> **Listed entries**
::::::::
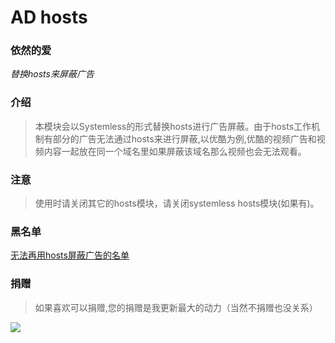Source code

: # AD hosts
### 依然的爱
*替换hosts来屏蔽广告*

### 介绍
> 本模块会以Systemless的形式替换hosts进行广告屏蔽。由于hosts工作机制有部分的广告无法通过hosts来进行屏蔽,以优酷为例,优酷的视频广告和视频内容一起放在同一个域名里如果屏蔽该域名那么视频也会无法观看。

### 注意
> 使用时请关闭其它的hosts模块，请关闭systemless hosts模块(如果有)。

### 黑名单
[无法再用hosts屏蔽广告的名单](https://github.com/E7KMbb/AD-hosts/blob/master/black.md)

### 捐赠
> 如果喜欢可以捐赠,您的捐赠是我更新最大的动力（当然不捐赠也没关系）

<img src="https://i.niupic.com/images/2020/03/01/6XjG.jpg"/>
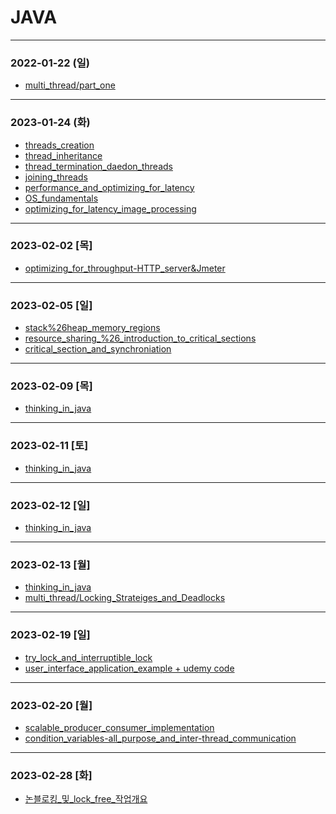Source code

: # JAVA

* * *
### 2022-01-22 (일)
- [multi_thread/part_one](https://github.com/xxx-sj/Today_I_Learned/blob/master/java/multi_thread/part_one.md)
* * *
### 2023-01-24 (화)
- [threads_creation](https://github.com/xxx-sj/Today_I_Learned/blob/master/java/multi_thread/threads_creation.md)
- [thread_inheritance](https://github.com/xxx-sj/Today_I_Learned/blob/master/java/multi_thread/thread_inheritance.md)
- [thread_termination_daedon_threads](https://github.com/xxx-sj/Today_I_Learned/blob/master/java/multi_thread/thread_termination_daedon_threads.md)
- [joining_threads](https://github.com/xxx-sj/Today_I_Learned/blob/master/java/multi_thread/joining_threads.md)
- [performance_and_optimizing_for_latency](https://github.com/xxx-sj/Today_I_Learned/blob/master/java/multi_thread/performance_and_optimizing_for_latency.md)
- [OS_fundamentals](https://github.com/xxx-sj/Today_I_Learned/blob/master/java/multi_thread/OS_fundamentals.md)
- [optimizing_for_latency_image_processing](https://github.com/xxx-sj/Today_I_Learned/blob/master/java/multi_thread/optimizing_for_latency_image_processing.md)
* * * 
### 2023-02-02 [목]
- [optimizing_for_throughput-HTTP_server&Jmeter](https://github.com/xxx-sj/Today_I_Learned/blob/master/java/multi_thread/optimizing_for_throughput-HTTP_server&Jmeter.md)
* * * 
### 2023-02-05 [일]
- [stack%26heap_memory_regions](https://github.com/xxx-sj/Today_I_Learned/blob/master/java/multi_thread/data_sharing_between_thread/stack%26heap_memory_regions.md)
- [resource_sharing_%26_introduction_to_critical_sections](https://github.com/xxx-sj/Today_I_Learned/blob/master/java/multi_thread/data_sharing_between_thread/resource_sharing_%26_introduction_to_critical_sections.md)
- [critical_section_and_synchroniation](https://github.com/xxx-sj/Today_I_Learned/blob/master/java/multi_thread/Concurrency_challengse_and_solutions/critical_section_and_synchroniation.md)
* * *
### 2023-02-09 [목]
- [thinking_in_java](https://github.com/xxx-sj/Today_I_Learned/tree/master/java/books/thinking_in_java)
* * * 
### 2023-02-11 [토]
- [thinking_in_java](https://github.com/xxx-sj/Today_I_Learned/tree/master/java/books/thinking_in_java)
* * * 
### 2023-02-12 [일]
- [thinking_in_java](https://github.com/xxx-sj/Today_I_Learned/tree/master/java/books/thinking_in_java)
* * * 
### 2023-02-13 [월]
- [thinking_in_java](https://github.com/xxx-sj/Today_I_Learned/tree/master/java/books/thinking_in_java)
- [multi_thread/Locking_Strateiges_and_Deadlocks](https://github.com/xxx-sj/Today_I_Learned/blob/master/java/multi_thread/dead_lock/Locking_Strateiges_and_Deadlocks.md)
* * *
### 2023-02-19 [일]
- [try_lock_and_interruptible_lock](https://github.com/xxx-sj/Today_I_Learned/blob/master/java/multi_thread/Reentrant_lock/try_lock_and_interruptible_lock.md)
- [user_interface_application_example + udemy code](https://github.com/xxx-sj/Today_I_Learned/blob/master/java/multi_thread/Reentrant_lock/user_interface_application_example.md)
* * * 
### 2023-02-20 [월]
- [scalable_producer_consumer_implementation](https://github.com/xxx-sj/Today_I_Learned/blob/master/java/multi_thread/Inter-thread_communication/Semaphore/scalable_producer_consumer_implementation.md)
- [condition_variables-all_purpose_and_inter-thread_communication](https://github.com/xxx-sj/Today_I_Learned/blob/master/java/multi_thread/Inter-thread_communication/condition_variables-all_purpose_and_inter-thread_communication.md)
* * * 
### 2023-02-28 [화]
- [논블로킹_및_lock_free_작업개요](https://github.com/xxx-sj/Today_I_Learned/blob/master/java/multi_thread/Lock-Free_%EC%95%8C%EA%B3%A0%EB%A6%AC%EC%A6%98_%EB%8D%B0%EC%9D%B4%ED%84%B0_%EA%B5%AC%EC%A1%B0%EB%B0%8F_%EA%B8%B0%EC%88%A0/%EB%85%BC%EB%B8%94%EB%A1%9C%ED%82%B9_%EB%B0%8F_lock_free_%EC%9E%91%EC%97%85%EA%B0%9C%EC%9A%94.md)
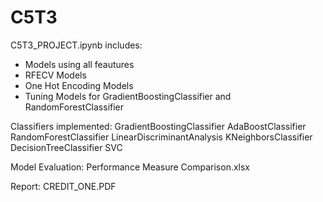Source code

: # C5T3

C5T3_PROJECT.ipynb includes:
  - Models using all feautures
  - RFECV Models
  - One Hot Encoding Models
  - Tuning Models for GradientBoostingClassifier and RandomForestClassifier

Classifiers implemented:
    GradientBoostingClassifier
    AdaBoostClassifier
    RandomForestClassifier
    LinearDiscriminantAnalysis
    KNeighborsClassifier
    DecisionTreeClassifier
    SVC
  
Model Evaluation: Performance Measure Comparison.xlsx
 
Report: CREDIT_ONE.PDF
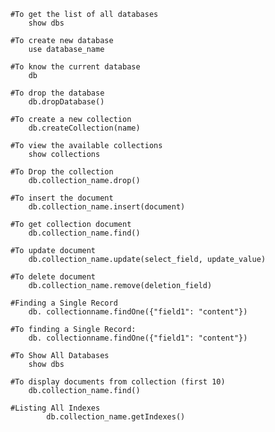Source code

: 

 	#To get the list of all databases
		show dbs

	#To create new database
		use database_name

	#To know the current database
		db

	#To drop the database
		db.dropDatabase()

	#To create a new collection
		db.createCollection(name)

	#To view the available collections
		show collections

	#To Drop the collection
		db.collection_name.drop()

	#To insert the document
		db.collection_name.insert(document)

	#To get collection document
		db.collection_name.find()

	#To update document
		db.collection_name.update(select_field, update_value)

	#To delete document
		db.collection_name.remove(deletion_field)

	#Finding a Single Record
		db. collectionname.findOne({"field1": "content"})

	#To finding a Single Record:
		db. collectionname.findOne({"field1": "content"})
		
	#To Show All Databases
	  	show dbs
	 
  	#To display documents from collection (first 10)
		db.collection_name.find()
		
	#Listing All Indexes	
	        db.collection_name.getIndexes()

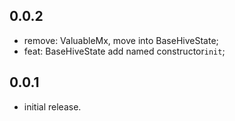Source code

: ## 0.0.2
* remove: ValuableMx, move into BaseHiveState;
* feat: BaseHiveState add named constructor`init`;

## 0.0.1

* initial release.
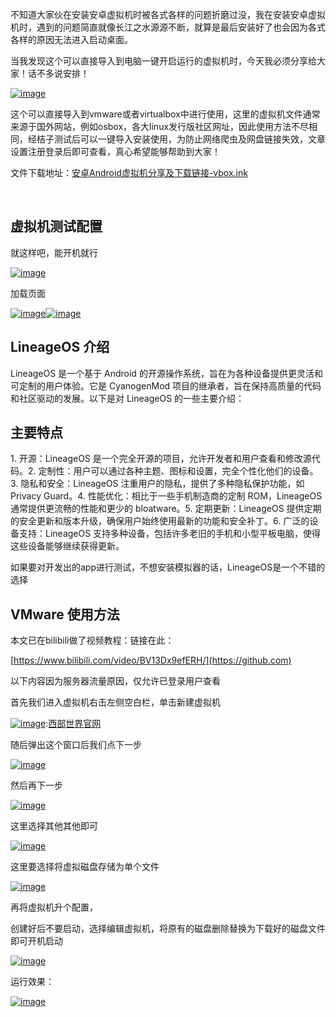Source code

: 
不知道大家伙在安装安卓虚拟机时被各式各样的问题折磨过没，我在安装安卓虚拟机时，遇到的问题简直就像长江之水源源不断，就算是最后安装好了也会因为各式各样的原因无法进入启动桌面。


当我发现这个可以直接导入到电脑一键开启运行的虚拟机时，今天我必须分享给大家！话不多说安排！


[![image](http://vbox.ink/wp-content/uploads/2024/10/image.png)](https://github.com)


这个可以直接导入到vmware或者virtualbox中进行使用，这里的虚拟机文件通常来源于国外网站，例如osbox，各大linux发行版社区网址，因此使用方法不尽相同，经桔子测试后可以一键导入安装使用，为防止网络爬虫及网盘链接失效，文章设置注册登录后即可查看，真心希望能够帮助到大家！


文件下载地址：[安卓Android虚拟机分享及下载链接\-vbox.ink](https://github.com)



 



## 虚拟机测试配置


就这样吧，能开机就行


[![image](http://vbox.ink/wp-content/uploads/2024/10/image-1-1024x767.png)](https://github.com)


加载页面


[![image](http://vbox.ink/wp-content/uploads/2024/10/image-2-1024x768.png)](https://github.com)[![image](http://vbox.ink/wp-content/uploads/2024/10/image-3-1024x768.png)](https://github.com)


## LineageOS 介绍


LineageOS 是一个基于 Android 的开源操作系统，旨在为各种设备提供更灵活和可定制的用户体验。它是 CyanogenMod 项目的继承者，旨在保持高质量的代码和社区驱动的发展。以下是对 LineageOS 的一些主要介绍：


## 主要特点


1\. 开源：LineageOS 是一个完全开源的项目，允许开发者和用户查看和修改源代码。2\. 定制性：用户可以通过各种主题、图标和设置，完全个性化他们的设备。3\. 隐私和安全：LineageOS 注重用户的隐私，提供了多种隐私保护功能，如 Privacy Guard。4\. 性能优化：相比于一些手机制造商的定制 ROM，LineageOS 通常提供更流畅的性能和更少的 bloatware。5\. 定期更新：LineageOS 提供定期的安全更新和版本升级，确保用户始终使用最新的功能和安全补丁。6\. 广泛的设备支持：LineageOS 支持多种设备，包括许多老旧的手机和小型平板电脑，使得这些设备能够继续获得更新。


如果要对开发出的app进行测试，不想安装模拟器的话，LineageOS是一个不错的选择


## VMware 使用方法


本文已在bilibili做了视频教程：链接在此：


[https://www.bilibili.com/video/BV13Dx9efERH/](https://github.com)


以下内容因为服务器流量原因，仅允许已登录用户查看





首先我们进入虚拟机右击左侧空白栏，单击新建虚拟机


[![image](http://vbox.ink/wp-content/uploads/2024/10/image-4-1024x577.png)](https://github.com):[西部世界官网](https://tianchuang88.com)


随后弹出这个窗口后我们点下一步


[![image](http://vbox.ink/wp-content/uploads/2024/10/image-5.png)](https://github.com)


然后再下一步


[![image](http://vbox.ink/wp-content/uploads/2024/10/image-7.png)](https://github.com)


这里选择其他其他即可


[![image](http://vbox.ink/wp-content/uploads/2024/10/image-6.png)](https://github.com)


这里要选择将虚拟磁盘存储为单个文件


[![image](http://vbox.ink/wp-content/uploads/2024/10/image-9-1024x923.png)](https://github.com)


再将虚拟机升个配置，


创建好后不要启动，选择编辑虚拟机，将原有的磁盘删除替换为下载好的磁盘文件即可开机启动


[![image](http://vbox.ink/wp-content/uploads/2024/10/image-8.png)](https://github.com)


运行效果：


[![image](http://vbox.ink/wp-content/uploads/2024/10/image-10-1024x569.png)](https://github.com)





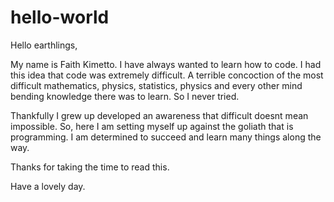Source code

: # hello-world

Hello earthlings,

My name is Faith Kimetto. I have always wanted to learn how to code. I had this idea that code was extremely difficult. A terrible concoction of the most difficult mathematics, physics, statistics, physics and every other mind bending knowledge there was to learn. So I never tried. 

Thankfully I grew up developed an awareness that difficult doesnt mean impossible. So, here I am setting myself up against the goliath that is programming. I am determined to succeed and learn many things along the way. 

Thanks for taking the time to read this.

Have a lovely day.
::::::::
If a line in the records contains the word "that", copy it.

> **Output of the exercise**
My name is Faith Kimetto. I have always wanted to learn how to code. I had this idea that code was extremely difficult. A terrible concoction of the most difficult mathematics, physics, statistics, physics and every other mind bending knowledge there was to learn. So I never tried. 
Thankfully I grew up developed an awareness that difficult doesnt mean impossible. So, here I am setting myself up against the goliath that is programming. I am determined to succeed and learn many things along the way. 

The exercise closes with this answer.